Griechenland

Erlebnisreicher Jugendaustausch zwischen Judoka aus Athen und Frankfurt


Am Samstagabend, den 22.06.2019, landeten die Judoka des griechischen Partnervereins am Frankfurter Flughafen und wurden nach einem herzlichen, wenn auch kurzem Empfang von einem Teil des Trainerteams und Teilnehmern der Jugendbegegnung von JUKA Bergen-Enkheim zu Ihrer Unterkunft, dem Haus der Jugend in Frankfurt-Sachenhausen, gebracht. Aufgrund der in der Austausch-Woche rekordwürdigen Sommerhitze wurden die schweißtreibenden Judo-Trainingseinheiten, welche Sonntags, Montags und Donnerstags im Dojo der HTG Bad Homburg stattfanden, sehr früh oder sehr spät in den Tagesablauf integriert.

Nach einer ersten gemeinsamen Trainingseinheit am Sonntag waren die 14 griechischen Judoka zum persönlichen Familienprogramm eingeladen und wurden jeweils auf die Teilnehmer der deutschen Gruppe aufgeteilt. In diesem Rahmen war es möglich, dass sich die Austauschpartner auch abseits der Judomatte intensiv kennenlernten, u.a. gemeinsam musizierten und kochten sowie dabei über den Tellerrand der eigenen Kultur hinausblickten und die ein oder andere sprachliche Barriere überwanden. Gemeinsam ließ man den Tag in gemütlicher Runde in der Jugendherberge ausklingen.

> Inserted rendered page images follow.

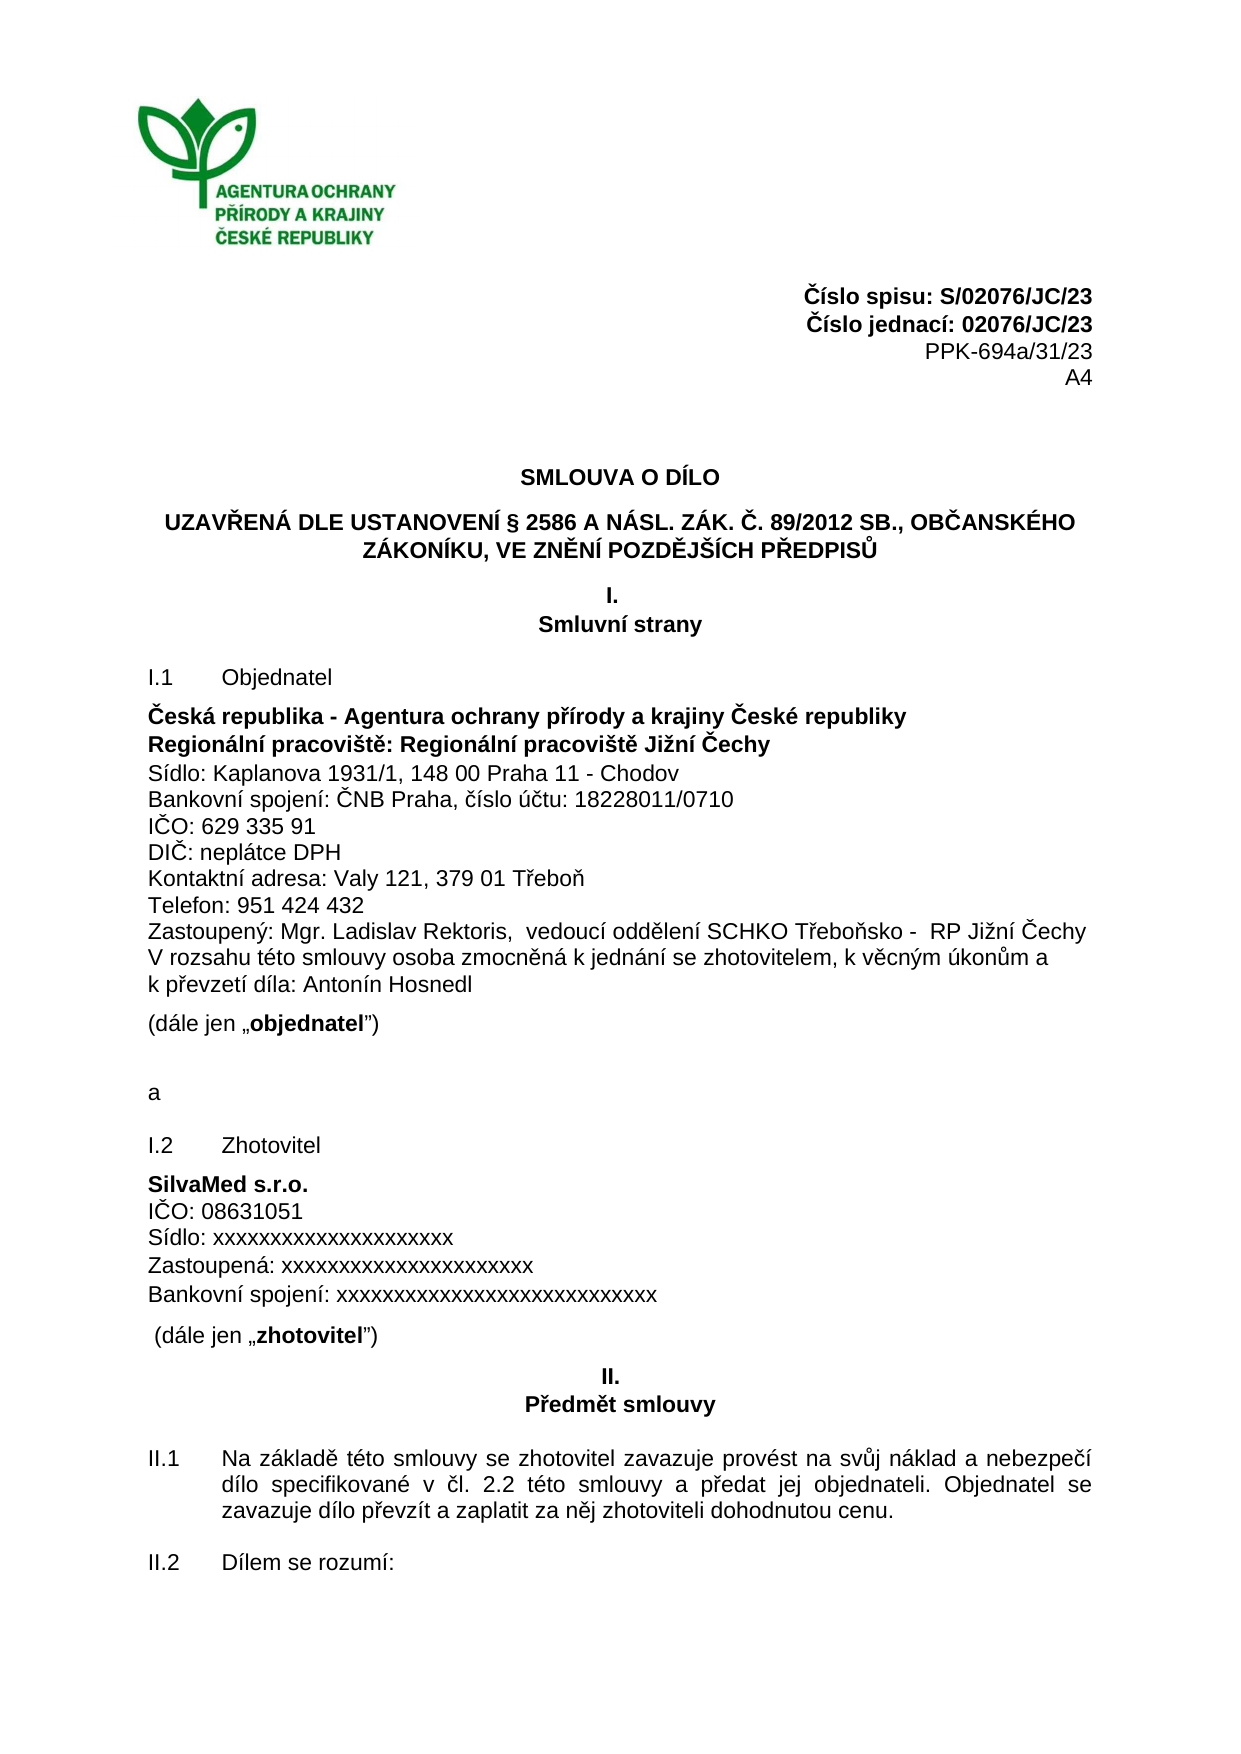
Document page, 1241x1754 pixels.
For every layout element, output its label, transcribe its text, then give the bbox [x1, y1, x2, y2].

text UZAVŘENÁ DLE USTANOVENÍ § 2586 A NÁSL. ZÁK. Č. 89/2012 SB., OBČANSKÉHO ZÁKONÍKU, VE ZNĚNÍ POZDĚJŠÍCH PŘEDPISŮ [148, 509, 1093, 563]
text Telefon: 951 424 432 [148, 892, 1093, 918]
text Česká republika - Agentura ochrany přírody a krajiny České republiky [148, 703, 1093, 729]
subtitle Na základě této smlouvy se zhotovitel zavazuje provést na svůj náklad a nebezpečí dílo specifikované v čl. 2.2 této smlouvy a předat jej objednateli. Objednatel se zavazuje dílo převzít a zaplatit za něj zhotoviteli dohodnutou cenu. [148, 1444, 1093, 1524]
picture [112, 96, 421, 247]
text DIČ: neplátce DPH [148, 839, 1093, 865]
text a [148, 1079, 1093, 1105]
text PPK-694a/31/23 [148, 338, 1093, 364]
text IČO: 629 335 91 [148, 813, 1093, 839]
text Číslo spisu: S/02076/JC/23 [148, 283, 1093, 309]
subtitle Předmět smlouvy [148, 1363, 1093, 1417]
text SilvaMed s.r.o. [148, 1171, 1093, 1198]
text (dále jen „objednatel”) [148, 1009, 1093, 1036]
subtitle Zhotovitel [148, 1132, 1093, 1159]
text Kontaktní adresa: Valy 121, 379 01 Třeboň [148, 865, 1093, 892]
text IČO: 08631051 [148, 1198, 1093, 1224]
text Číslo jednací: 02076/JC/23 [148, 311, 1093, 338]
subtitle Dílem se rozumí: [148, 1549, 1093, 1575]
text Sídlo: Kaplanova 1931/1, 148 00 Praha 11 - Chodov [148, 760, 1093, 786]
text A4 [148, 364, 1093, 390]
text Bankovní spojení: xxxxxxxxxxxxxxxxxxxxxxxxxxxx [148, 1281, 1093, 1307]
text Zastoupený: Mgr. Ladislav Rektoris, vedoucí oddělení SCHKO Třeboňsko - RP Jižní Čechy [148, 918, 1093, 944]
text Bankovní spojení: ČNB Praha, číslo účtu: 18228011/0710 [148, 786, 1093, 813]
text Zastoupená: xxxxxxxxxxxxxxxxxxxxxx [148, 1252, 1093, 1279]
text (dále jen „zhotovitel”) [148, 1322, 1093, 1348]
text Sídlo: xxxxxxxxxxxxxxxxxxxxx [148, 1224, 1093, 1250]
text Regionální pracoviště: Regionální pracoviště Jižní Čechy [148, 731, 1093, 758]
subtitle Objednatel [148, 664, 1093, 691]
text V rozsahu této smlouvy osoba zmocněná k jednání se zhotovitelem, k věcným úkonům a k převzetí díla: Antonín Hosnedl [148, 944, 1093, 997]
subtitle Smluvní strany [148, 582, 1093, 637]
text SMLOUVA O DÍLO [148, 464, 1093, 490]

Frisch und munter ging es dann am Montag auf zur Stadtbesichtigung, welche von den jungen Teilnehmern für die griechischen Judoka nach ihren Vorstellungen – aus der Sicht der Jugend –  zusammengestellt wurde. Nach einem freien Nachmittag traf man sich dann am Abend für die nächste gemeinsame Trainingseinheit auf der Judomatte in Bad Homburg.

Nach bereits zwei erlebnisreichen Tagen gehörte am Dienstag auch das Erkunden der Frankfurter Shopping-Optionen zur Agenda der Griechen und der Deutschen. Die Griechen hatten so die Gelegenheit, sich mit einem kleinen Souvenir an die Stadt auszustatten.
Auch vom „Black light Minigolf“ in Bornheim, welches genügend Freiraum für ein sportliches und geselliges Miteinander bot, waren alle Teilnehmer und Betreuer vollauf begeistert.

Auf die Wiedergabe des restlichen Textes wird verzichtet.